Люси закатила глаза.
– Вы загораживаете дверь. Не откроете ее?
Анджелина подчинилась и изумленно пронаблюдала за тем, как Люси выбросила на улицу все содержимое ящика, после чего отряхнула руки и вытерла их о домашнее платье. Словно обращаясь к самой себе, она пробормотала:
– Джон Милтон потом уберет.
Они сели за карточный столик, и пока Анджелина сортировала лекарства Люси, раскладывая пузырьки по пакетикам с застежкой, которые принесла с собой, ее пациентка подкреплялась карамельными «кукурузками» из лежавшей на столике надорванной пачки.

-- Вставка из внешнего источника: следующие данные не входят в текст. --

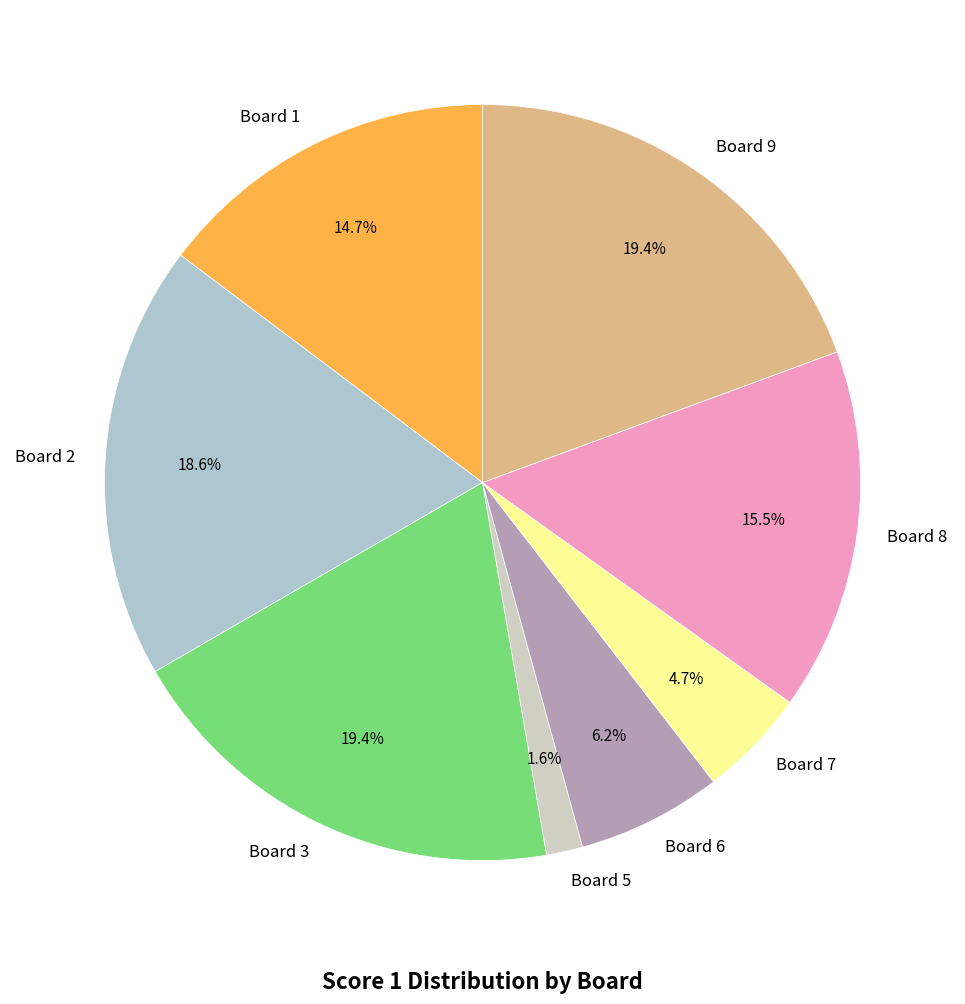

To the nearest percent, what is the combined percentage of Board 6 and Board 7?

11%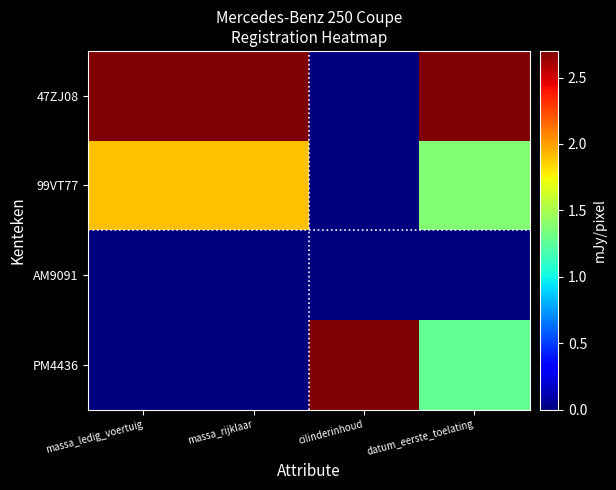

Reading right to left, what are all the values shown in this chart?

47ZJ08: datum_eerste_toelating=2.7	cilinderinhoud=0.0	massa_rijklaar=2.7	massa_ledig_voertuig=2.7
99VT77: datum_eerste_toelating=1.4	cilinderinhoud=0.0	massa_rijklaar=1.9	massa_ledig_voertuig=1.9
AM9091: datum_eerste_toelating=0.0	cilinderinhoud=0.0	massa_rijklaar=0.0	massa_ledig_voertuig=0.0
PM4436: datum_eerste_toelating=1.3	cilinderinhoud=2.7	massa_rijklaar=0.0	massa_ledig_voertuig=0.0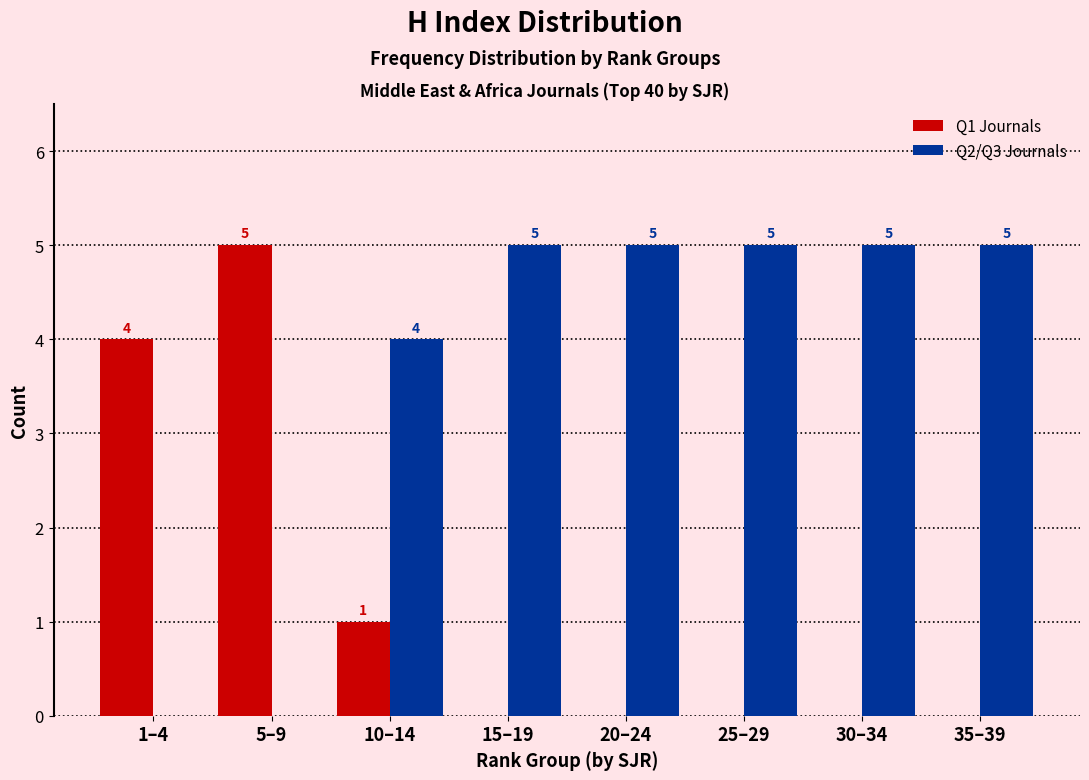

Reading left to right, extract all data points from this chart.

Q1 Journals: 1–4=4	5–9=5	10–14=1	15–19=0	20–24=0	25–29=0	30–34=0	35–39=0
Q2/Q3 Journals: 1–4=0	5–9=0	10–14=4	15–19=5	20–24=5	25–29=5	30–34=5	35–39=5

– Значит, Джон Милтон рисует рекламные баннеры?
– На самой верхотуре, – сказала Люси. – Это его захватило в первый же день в школе. Парнишка вернулся домой – лицо разрумянилось, кончики длинных черных прядей спутались – и букварь открыл не сразу. Внутри лежали афишки, которые он нарисовал на акварельной бумаге красной и синей ручками. Джон Милтон специально сложил их так, чтобы они поместились в книге. Объяснил: «Чтобы не помялись». Тем же вечером, уходя на работу, я зашла в круглосуточный магазин и купила коробку цветных мелков – восемь штук – и пачку конторских карточек для записей. Дома отсчитала восемь штук и вместе с новенькими мелками положила ему на стол. С тех пор Джон Милтон всегда носил с собой мелки и карточки. Я следила за тем, чтобы они у него никогда не кончались. «Лимонад – пять центов»: синяя надпись на желтом фоне. «Постановка четвертого класса Волшебник страны Оз»: в этой он использовал все восемь цветов. «Постановка седьмого класса Анна Франк»: полностью черно-белая. «Рисую афиши – один долл. за шт.»: разноцветная. «Постановка старших классов Малыш Абнер»: много красного.